A brief aside - I had dabbled with the Android app studio a couple months earlier while working on the Watchville app - and decided that my skills were good enough to create the native Android version of the app simultaneously. To an extent I was right at the time - almost 30% of the downloads (yet only 5% of the total orders) were from the Android ecosystem - but this exercise was a forum for which I was learning - not necessarily building a business. So I spent a weekend mimicking the design and the elements from the iOS app into the Android app.

Now it was time to create the messaging interface. This was the most difficult part of creating the ecosystem - and the base for which I built SMessenger on.
Now it was time to create the messaging interface. This was the most difficult part of creating the ecosystem - and the base for which I built SMessenger on. I began by associating each mobile device installation with a unique identifier - there were no user accounts as the whole app experience was meant to be as seamless as possible. Each user would only have one chat room so instead of creating a mysql table to store the messages each customer installation would generate a text file where the chat would be stored. The app didn’t require a highly available and optimized chat backend. In perspective - for the scale the app would reach - the text file method worked perfectly. It sped up development time, allowed for multiple couriers to message one customer should they order multiple times - all to say a good choice.

I, along with everyone else, have always loved the iMessage chat bubble interface. Whether through constant advertising or purely good design, this was the interface I wanted for the app experience. Implementing this cross platform was difficult to say the least, but unfortunately I was determined for this to be part of the interface. I say it was difficult, but that’s just because it required opening up Photoshop and creating the chat bubble variations for both sending and receiving - and designing like this was time consuming, repetitive, and annoying.

Next on the list was facilitating the order. Again, this element also fell victim to feature creep - as I wanted the customers to only select, pay, and receive their order. Preferably I didn’t even want them to facilitate a conversation with the courier, as this communication would indicate friction. So I decided to add one more element to the ordering process - confirming the customers location on campus and adding the ability to add a comment or note to the order. This feature also doubled as a verification for delivery radius - minimizing undeliverable orders.
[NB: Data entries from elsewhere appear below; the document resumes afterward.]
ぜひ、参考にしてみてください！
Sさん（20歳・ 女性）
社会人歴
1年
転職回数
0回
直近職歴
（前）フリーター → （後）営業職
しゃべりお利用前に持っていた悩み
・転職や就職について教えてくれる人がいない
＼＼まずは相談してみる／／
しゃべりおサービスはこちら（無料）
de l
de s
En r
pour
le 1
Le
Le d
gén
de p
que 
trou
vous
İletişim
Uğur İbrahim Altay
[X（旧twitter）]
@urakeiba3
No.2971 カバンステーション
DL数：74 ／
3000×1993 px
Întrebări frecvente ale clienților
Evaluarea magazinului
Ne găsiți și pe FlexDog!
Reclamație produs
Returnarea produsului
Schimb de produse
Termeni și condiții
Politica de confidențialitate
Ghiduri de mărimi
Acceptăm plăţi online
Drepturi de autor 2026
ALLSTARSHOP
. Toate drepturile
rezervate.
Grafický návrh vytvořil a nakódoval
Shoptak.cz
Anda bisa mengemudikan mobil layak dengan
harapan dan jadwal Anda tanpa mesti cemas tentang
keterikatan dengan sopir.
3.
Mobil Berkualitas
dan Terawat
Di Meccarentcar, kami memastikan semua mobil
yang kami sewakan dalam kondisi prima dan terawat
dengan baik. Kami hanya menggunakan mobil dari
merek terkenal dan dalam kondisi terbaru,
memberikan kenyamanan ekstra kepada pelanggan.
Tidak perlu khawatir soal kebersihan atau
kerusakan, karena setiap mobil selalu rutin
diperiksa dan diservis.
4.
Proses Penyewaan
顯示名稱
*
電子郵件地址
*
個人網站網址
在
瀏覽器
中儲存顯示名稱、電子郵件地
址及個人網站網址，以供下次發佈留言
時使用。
With all the pieces in place, I began submitting the apps to their app stores - and waited for their approvals. In the meantime we bought some product in bulk (Costco, Walmart) - increasing our low margins - and worked on some marketing tactics. We printed flyers, postcards, plastered campus with them, and painted the the campus advertising board with the apps colours and logo.

We gathered over 2000 downloads within the first weekend.
When the app hit the app store we began our marketing and gathered over 2000 downloads within the first weekend. It was surreal - students using the app, ordering products, couriers delivering around campus - and it was my first taste of what it felt like creating something from nothing. A magical weekend, but ultimately not feasible in the long run.

There were 3 main problems with scaling. We needed full time couriers (Me, Ben, and Cole) - we needed products (a place to store our products), and we needed profits. Given some monetary investment in the idea - we entertained joining the campus incubator - the app could have expanded beyond our university campus and then, given enough scale would have returned a generous profit. At the time I believed this would be something that would eventually be tackled, and fast forward 6 years and it has been - by companies with huge war-chests of money, and an uncanny ability to lose it every day. This idea is still one that brings joy, optimism, and a sense of possibility whenever I think about it.